This weekend, a group of Lib Dem women will gather in a hotel in Milton Keynes for a weekend which, for some if not all of them, could be life-changing.
The third Future Women MPs weekend in the last year or so takes place. I remember going on a weekend like that back in the 90s and I made friends for life as well as learned valuable skills.
Caroline Voaden, now an MEP, went on one of these events last year along with a load of young Scottish women.

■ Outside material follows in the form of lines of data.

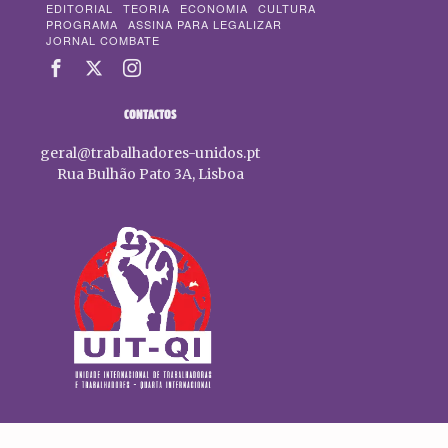
EDITORIAL
TEORIA
ECONOMIA
CULTURA
PROGRAMA
ASSINA PARA LEGALIZAR
JORNAL COMBATE
CONTACTOS
geral@trabalhadores-unidos.pt
Rua Bulhão Pato 3A, Lisboa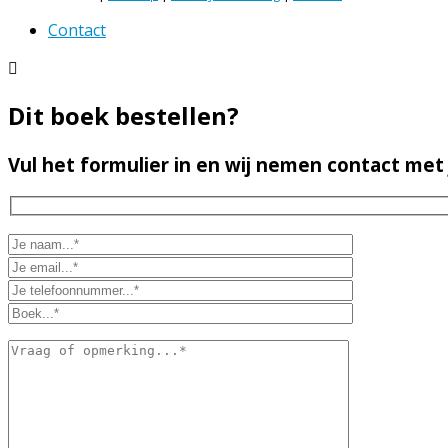
Contact
Dit boek bestellen?
Vul het formulier in en wij nemen contact met 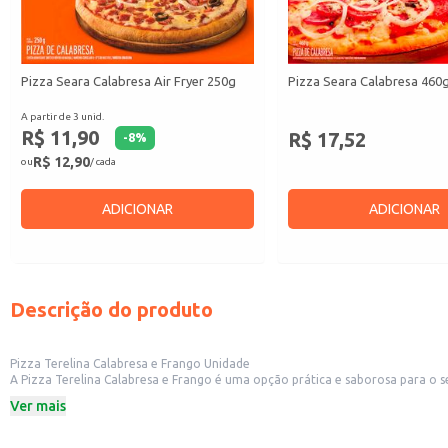
Pizza Seara Calabresa Air Fryer 250g
Pizza Seara Calabresa 460
A partir de 3 unid.
R$ 11,90
R$ 17,52
-
8
%
R$ 12,90
ou
/ cada
ADICIONAR
ADICIONAR
Descrição do produto
Pizza Terelina Calabresa e Frango Unidade
A Pizza Terelina Calabresa e Frango é uma opção prática e saborosa para o 
Ideal para revenda em mercados, padarias, lanchonetes e outros estabelecim
Ver mais
Também uma ótima opção para consumo em casa, em momentos de praticida
Dicas de Uso:
Para consumo imediato, basta aquecer em forno convencional ou microondas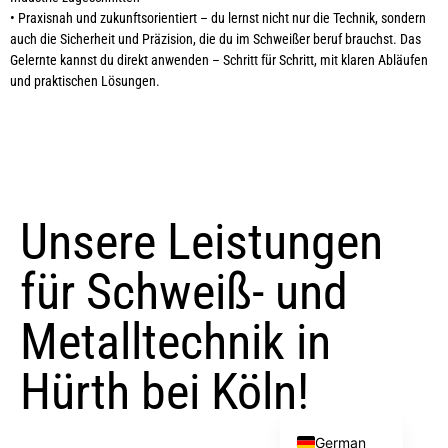
• Praxisnah und zukunftsorientiert – du lernst nicht nur die Technik, sondern
auch die Sicherheit und Präzision, die du im Schweißer beruf brauchst. Das
Gelernte kannst du direkt anwenden – Schritt für Schritt, mit klaren Abläufen
und praktischen Lösungen.
Unsere Leistungen
für Schweiß- und
Turkish
Metalltechnik in
Arabic
Hürth bei Köln!
Ukrainian
English
German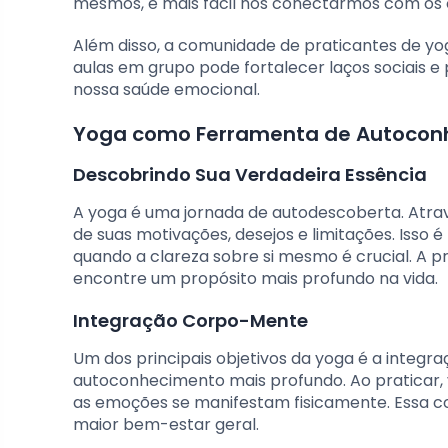
mesmos, é mais fácil nos conectarmos com os ou
Além disso, a comunidade de praticantes de yo
aulas em grupo pode fortalecer laços sociais e
nossa saúde emocional.
Yoga como Ferramenta de Autocon
Descobrindo Sua Verdadeira Essência
A yoga é uma jornada de autodescoberta. Atr
de suas motivações, desejos e limitações. Isso
quando a clareza sobre si mesmo é crucial. A pr
encontre um propósito mais profundo na vida.
Integração Corpo-Mente
Um dos principais objetivos da yoga é a integ
autoconhecimento mais profundo. Ao praticar, 
as emoções se manifestam fisicamente. Essa co
maior bem-estar geral.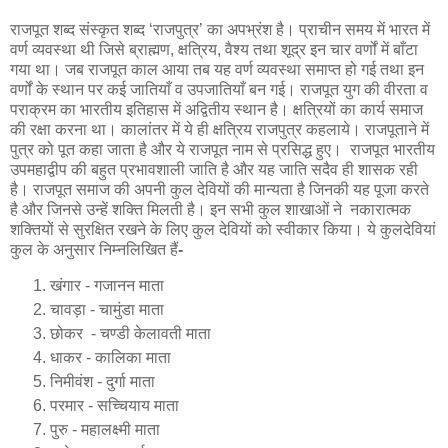
राजपूत शब्द संस्कृत शब्द ‘राजपुत्र’ का अपभ्रंश है। प्राचीन समय में भारत में
वर्ण व्यवस्था थी जिसे ब्राह्मण, क्षत्रिय, वैश्य तथा शूद्र इन चार वर्णों में बाँटा
गया था। जब राजपूत काल आया तब यह वर्ण व्यवस्था समाप्त हो गई तथा इन
वर्णों के स्थान पर कई जातियाँ व उपजातियाँ बन गई। राजपूत युग की वीरता व
पराक्रम का भारतीय इतिहास में अद्वितीय स्थान है। क्षत्रियों का कार्य समाज
की रक्षा करना था। कालांतर में ये ही क्षत्रिय राजपुत्र कहलाये। राजपूताने में
पुत्र को पूत कहा जाता है और ये राजपूत नाम से प्रसिद्ध हुए। राजपूत भारतीय
उपमहाद्वीप की बहुत प्रभावशाली जाति है और यह जाति सदैव ही शासक रही
है। राजपूत समाज की अपनी कुल देवियों की मान्यता है जिनकी यह पूजा करते
है और जिनसे उन्हें शक्ति मिलती है। इन सभी कुल शाखाओं ने नकारात्मक
शक्तियों से सुरक्षित रखने के लिए कुल देवियों को स्वीकार किया। ये कुलदेवियां
कुल के अनुसार निम्नलिखित हैं
-
खंगार - गजानन माता
चावड़ा - चामुंडा माता
छोकर - चण्डी केलावती माता
धाकर - कालिका माता
निमीवंश - दुर्गा माता
परमार - सच्चियाय माता
पुरु - महालक्ष्मी माता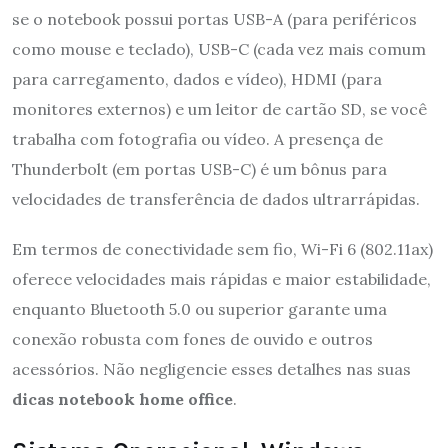
se o notebook possui portas USB-A (para periféricos
como mouse e teclado), USB-C (cada vez mais comum
para carregamento, dados e vídeo), HDMI (para
monitores externos) e um leitor de cartão SD, se você
trabalha com fotografia ou vídeo. A presença de
Thunderbolt (em portas USB-C) é um bônus para
velocidades de transferência de dados ultrarrápidas.
Em termos de conectividade sem fio, Wi-Fi 6 (802.11ax)
oferece velocidades mais rápidas e maior estabilidade,
enquanto Bluetooth 5.0 ou superior garante uma
conexão robusta com fones de ouvido e outros
acessórios. Não negligencie esses detalhes nas suas
dicas notebook home office
.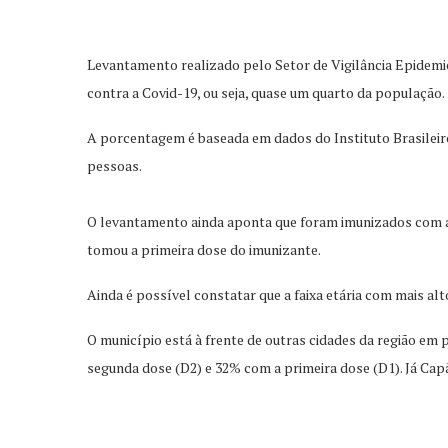
Levantamento realizado pelo Setor de Vigilância Epidemio
contra a Covid-19, ou seja, quase um quarto da população.
A porcentagem é baseada em dados do Instituto Brasileiro 
pessoas.
O levantamento ainda aponta que foram imunizados com a p
tomou a primeira dose do imunizante.
Ainda é possível constatar que a faixa etária com mais alt
O município está à frente de outras cidades da região 
segunda dose (D2) e 32% com a primeira dose (D1). Já Cap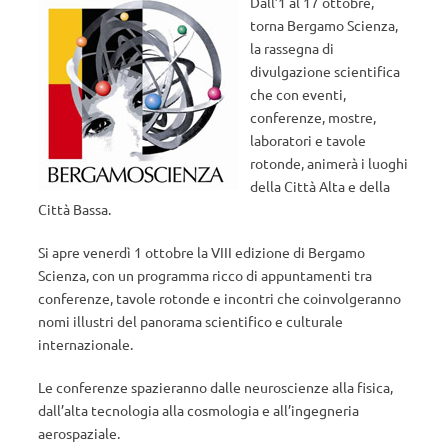
Dall’1 al 17 ottobre,
torna Bergamo Scienza,
la rassegna di
divulgazione scientifica
che con eventi,
conferenze, mostre,
laboratori e tavole
rotonde, animerà i luoghi
della Città Alta e della
Città Bassa.
Si apre venerdì 1 ottobre la VIII edizione di Bergamo
Scienza, con un programma ricco di appuntamenti tra
conferenze, tavole rotonde e incontri che coinvolgeranno
nomi illustri del panorama scientifico e culturale
internazionale.
Le conferenze spazieranno dalle neuroscienze alla fisica,
dall’alta tecnologia alla cosmologia e all’ingegneria
aerospaziale.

As this takes place, Liz Jarvis, a London writer who joined us last year after a lifetime of supporting Labour, has written for The Parliament Project about her experience in the party and how a Parliament Project initiative helped her develop the confidence to stand:
Through Lib Dem Women I found a mentor from the party’s Campaign for Gender Balance; she was incredibly encouraging and gave me lots of invaluable support and advice for what I needed to do to achieve my goal of becoming an approved parliamentary candidate. She also helped me see that my imagined barriers to standing – my age, the fact I haven’t been a career politician – could actually be turned into positives. I also discovered the Parliament Project via Twitter, and was thrilled when I was accepted on to the 12 week online Peer Support Circles at the start of January.
The sessions were every fortnight, which was manageable, and I loved ‘meeting’ the other women and sharing our political journeys, as well as the assignments we were given, which were fun and challenging. Each session felt as though we were making progress and exchanging ideas and experiences was incredibly rewarding.